Saturday, August 09, 2008


Lifeflow Brainwave

How do you reconcile the subjective experiences of meditation with the exact world of science?

A full house at a special event held at the Lifeflow City Studio heard Professor John

Willoughby (Dept of Medicine, Flinders University) say that a recent study (a collaborative effort between The Lifeflow Meditation Centre and a researcher at Flinders Medical Centre) was unique in providing such a close correlation between subjective meditation experiences and actual recorded measurements,and that the success of the experiment was underpinned by the work done at Lifeflow making the experiences of meditation accessible and intelligible.
Twelve Lifeflow students took part, each spending a day in retreat before the experiment. A team at Flinders University set up each volunteer, which included attaching a skull cap with over 100 electrodes – each one measuring a different area of brain activity. Brain activity was recorded whilst each student spent about an hour going through various stages of meditative concentration.
Dylan Smith, the researcher conducting the study, commented that, “…for the first time as far as we are aware, [we have] correlated changes in brain activity to states of meditation delineated in ancient Buddhist traditions”.
Does Lifeflow meditation just put you to sleep, or is something else going on!?
Other important findings:

In this study, both left and right hemispheres appeared to be equally involved in the process of meditation.

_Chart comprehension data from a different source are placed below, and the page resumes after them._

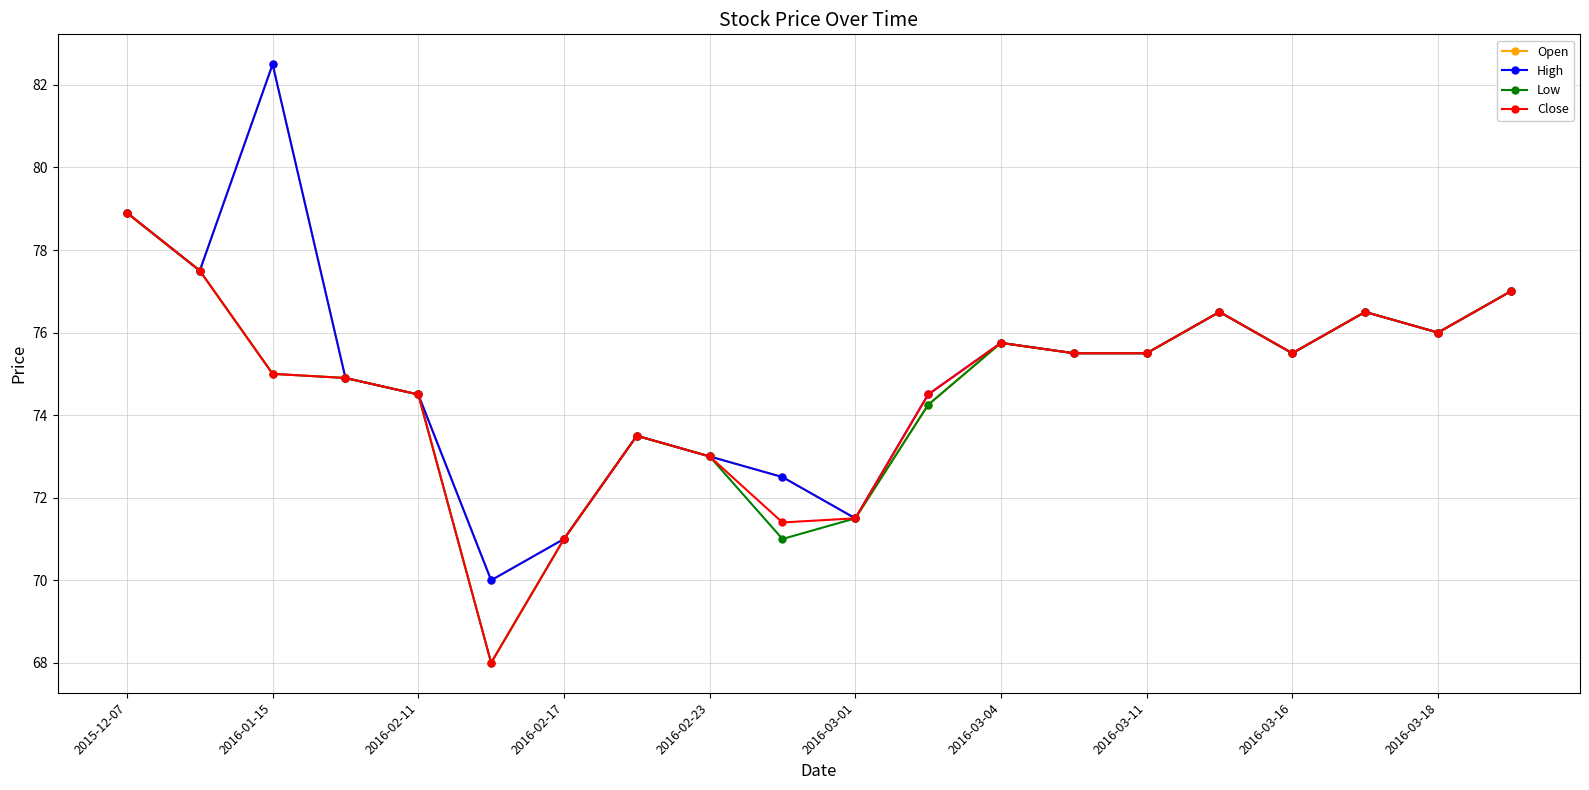

What is the value of the Open point at the 10th from the left?

72.5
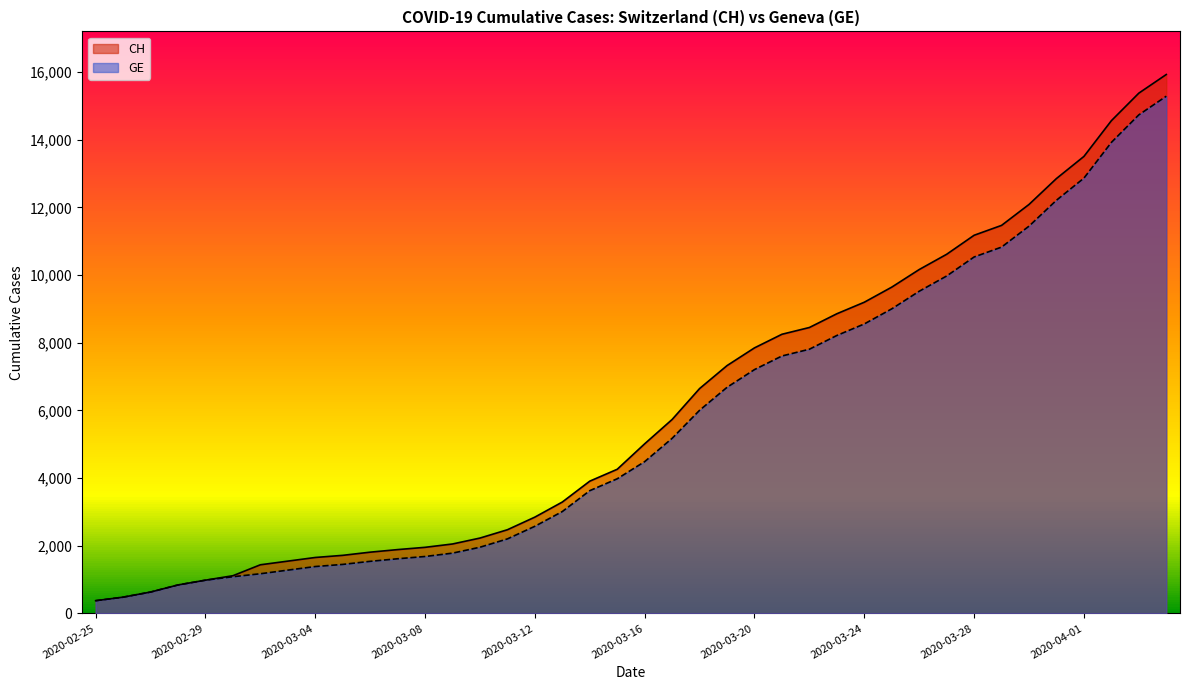

True or false: CH and GE cross at least once.

False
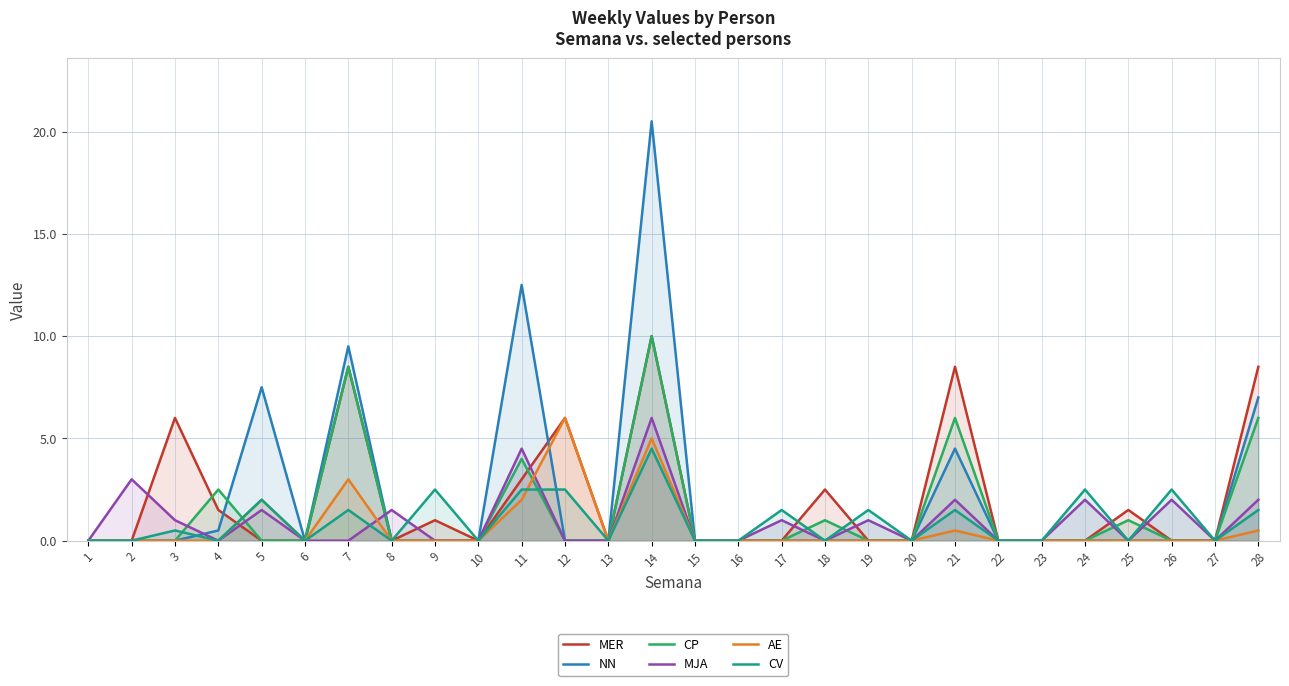

True or false: AE has a value of 0.0 at 6.

True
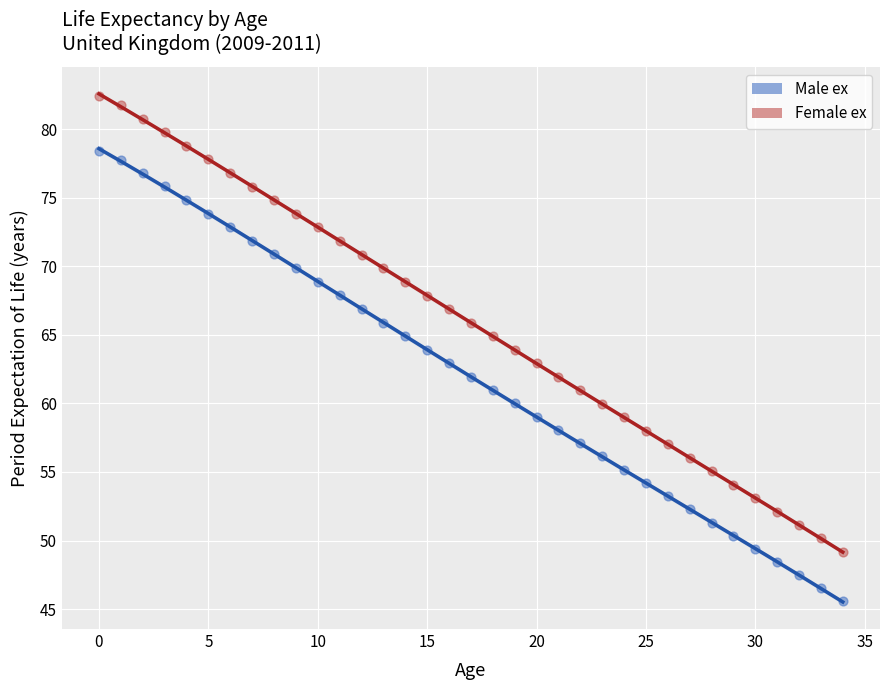

Is the value of Male ex at 2 greater than the value of Female ex at 33?

Yes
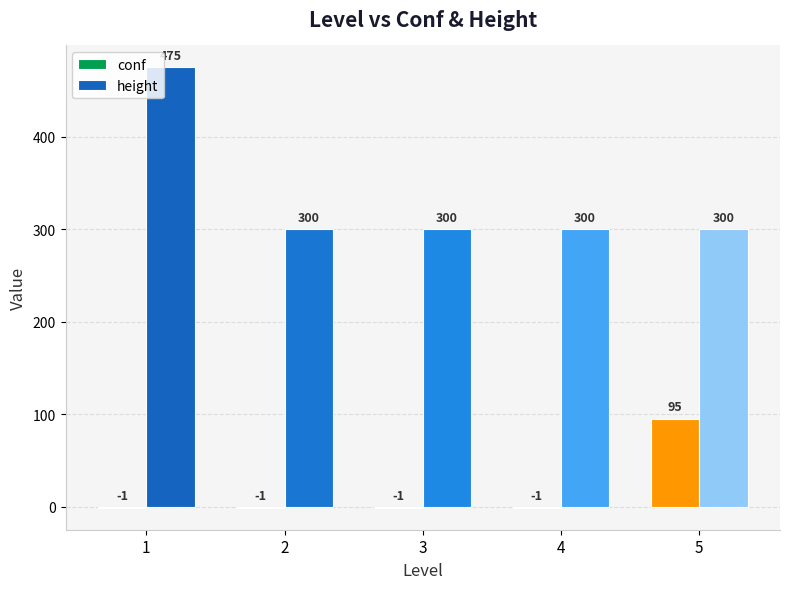

Is it true that height equals 66 at 3?

False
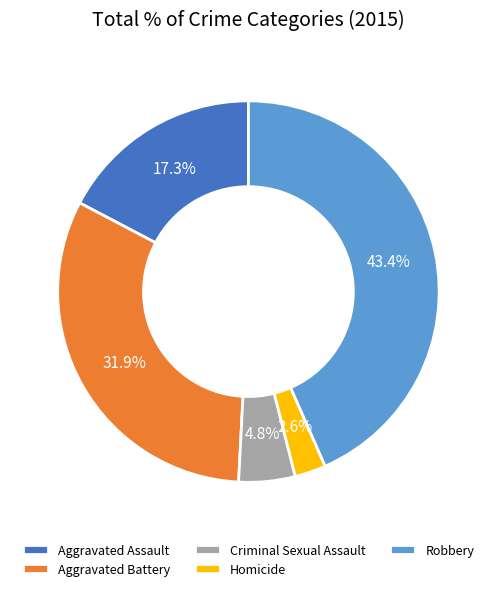

What percentage do Aggravated Assault and Criminal Sexual Assault together represent?

22.1%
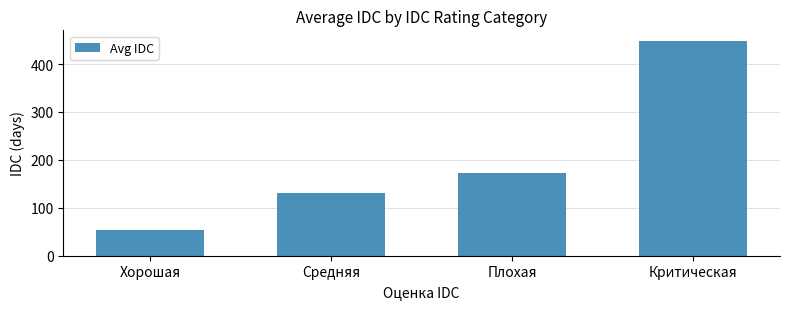

What is the label of the 1st bar from the right?

Критическая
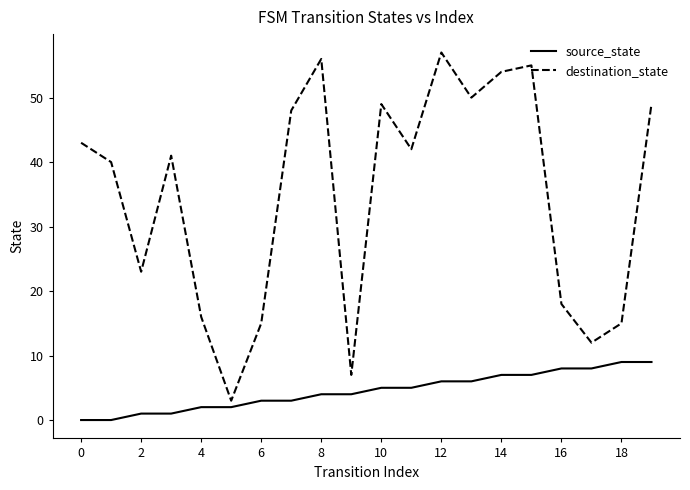

Which series has the largest range (max minus min)?

destination_state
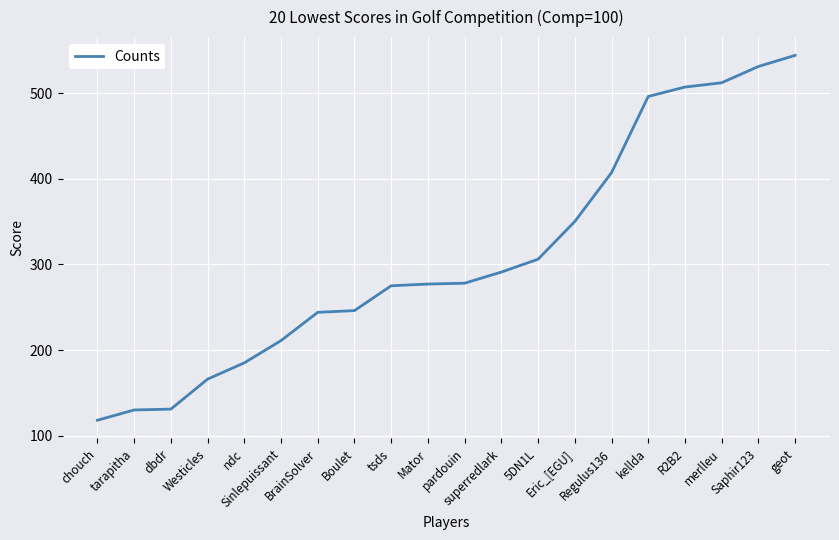

What is the minimum value shown in the chart?

118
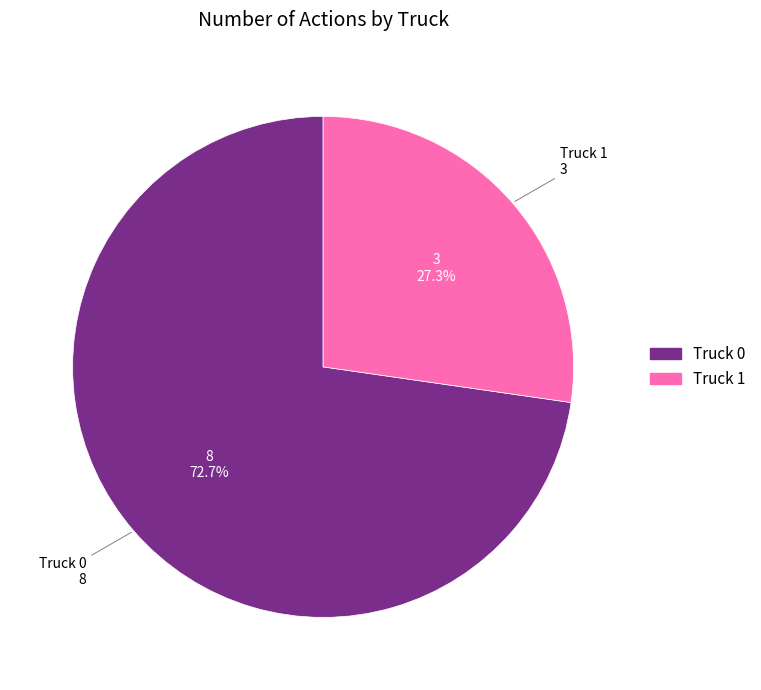

How many segments does this pie chart have?

2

There is a significant difference between just resting with eyes closed and holding a light meditative state (alpha activity increases as soon as you go into meditation).

Particular brain rhythms decreased measurably in the deeper states of meditation. This appeared to correlate with the subjective feeling of decreasing mental activity (and greater tranquillity) as the mind settles more strongly into the meditation.

Meditation is quite different from sleep. In the early stages of meditation, the brainwave patterns are similar to the start of sleep (many beginning meditators can confirm this!), but in this experiment recorded brain activity in deep meditation was quite different from what is normally seen in sleep.

The results of this experiment should be formally published later this year. Preparation is being undertaken for another research project, part of which will be to study and measure the deeper levels of meditation in greater detail.